Despite some strong performances from it's cast, this show is overly long and cant help at times to be too focused on the grotesque nature of his crimes.
Episode 6 (Silenced) is a standout but that is an exception rather than the rule in this series.
Evan Peters is great, BUT this show manipulates and lies about actual historical events in an attempt to make the Dahmer story about 'racism' to fit to modern audiences. It also makes awkward attempts to sexualize Dahmer as this hot, muscular guy with a six pack.
Dahmer tries so hard to push race narratives that it makes every black character one dimensional. If you choose to watch this show, notice how every black character knows what’s going on or knows something is wrong with Dahmer, and it’s trying to find justice, while every white person, cop and law-enforcement is ignoring them, and putting them down because they are black. It happens to *every* black character so much that it is comical, and considering that none of it actually happened, it makes it racist as well. Take the part where the black guy is almost killed by Dahmer and tells the police and the police tell him that Dahmer is just a poor white guy and the black guy is the criminal because he is black. This never happened in the actual story. Why lie about this?

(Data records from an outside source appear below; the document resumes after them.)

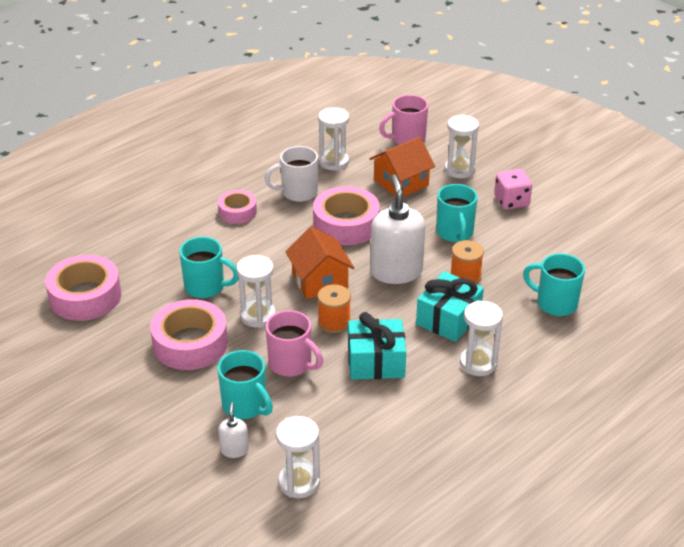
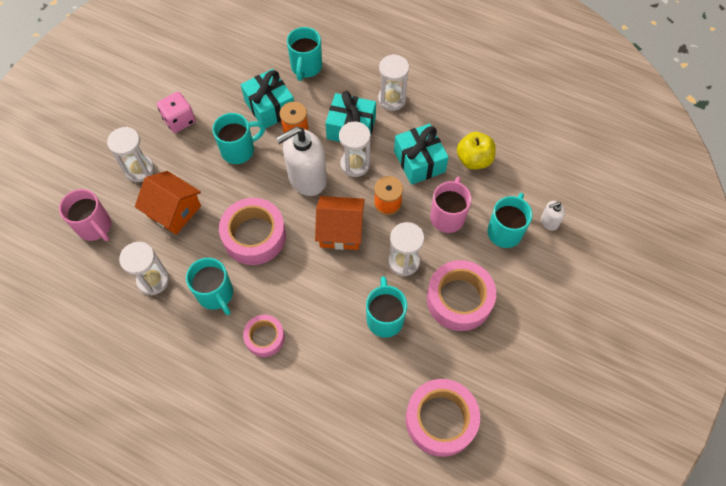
camera: 110 degrees left, 25 degrees up
white mug [264,146,318,202] -> turquoise mug [186,258,233,315]
white hourglass [276,416,320,498] -> white hourglass moved to [339,122,371,177]
orange house [285,226,354,299] -> orange house turned 45 degrees clockwise [315,196,365,250]
none -> turquoise gift [241,69,294,129]
none -> yellow apple [457,132,496,170]

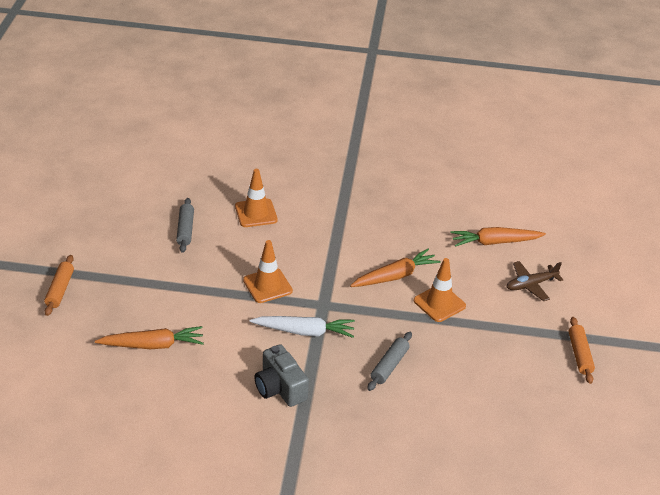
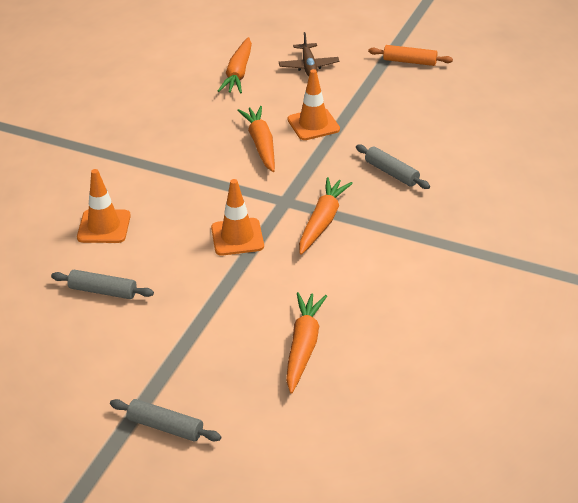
camera: 70 degrees left, 0 degrees up
orange rolling pin [44,255,74,316] -> grey rolling pin [110,399,221,442]
white carrot [250,316,355,338] -> orange carrot [299,177,353,255]
grey camera [254,344,309,407] -> none

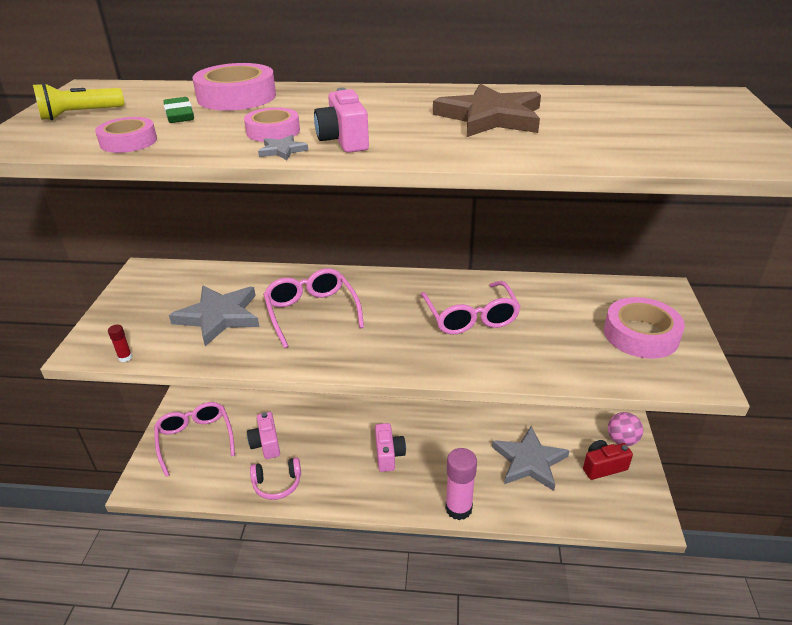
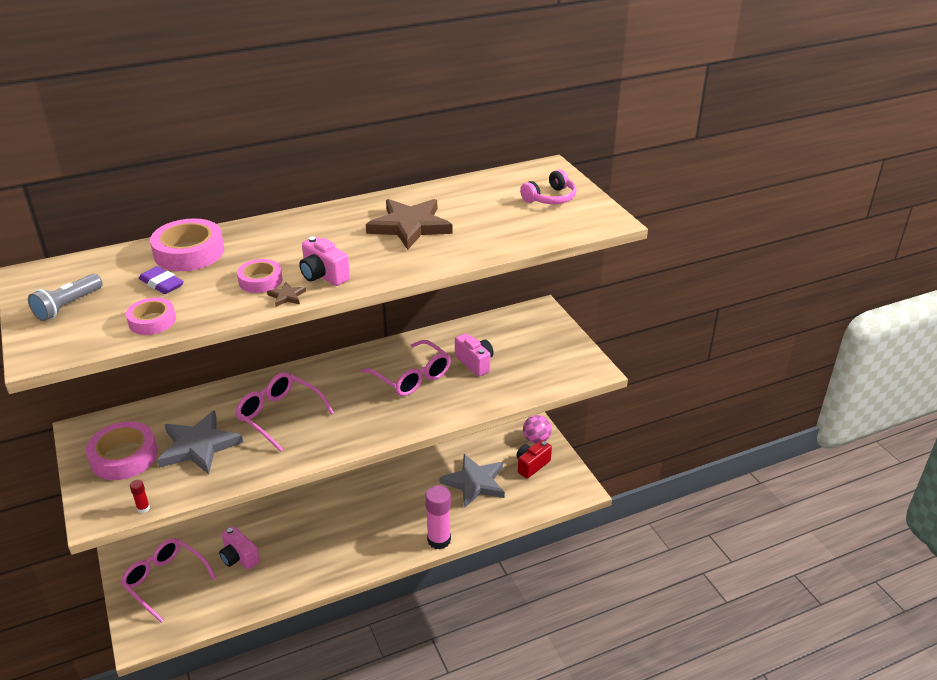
camera: 30 degrees left, 0 degrees up
yellow flashlight [33,83,124,120] -> grey flashlight [28,274,103,321]
green eraser [163,97,194,123] -> purple eraser [139,266,184,294]
pink headphones [250,457,301,500] -> pink headphones moved to [520,169,577,204]
grey star [258,135,308,160] -> brown star [267,282,306,307]
pink camera [375,423,406,472] -> pink camera moved to [455,333,494,376]
pink tape [604,297,685,359] -> pink tape moved to [86,421,158,480]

The show tries so hard to make it seem like Jeffrey Dahmer was a racist, but manages to disprove its own narrative in this show. Dahmer was turned ON by Black people and people of color. The atrocities he committed were out of an erotic pleasure, not racist hate. There is a difference.
The neighbour, Glenda also did NOT live next-door but instead in a building nearby. She did not make multiple calls the police who ignored her because she was black and pretended to send police cars over to help her. Why lie, except to race bait?
Jeffrey Dahmer is also made to look ripped, sexy and shows ample scenes of his abs and how fit he is. The show was clearly trying to sexualize a serial killer. How perverted is that? I'm sure the soccer moms who are the main demographic for this show loved this though.
The actor who plays Jeffrey Dahmer was quite good, and I was liking the show until the end where it tried so hard to push this race narrative which was all made up. The show deserves to be review bombed for that utter failure at the end of the show.
My favorite episode would have to be about the deaf guy Tony and Dahmer's 'relationship'. Tony was so likeable and his connection with Dahmer was so real that I was rooting for him to defy history and survive.
Yet again another heavily politized show even though it shouldn't be the case. They twist the history so that the black people knew it was wrong from the beginning and the evil white cops let it slide. At this point it's tiring.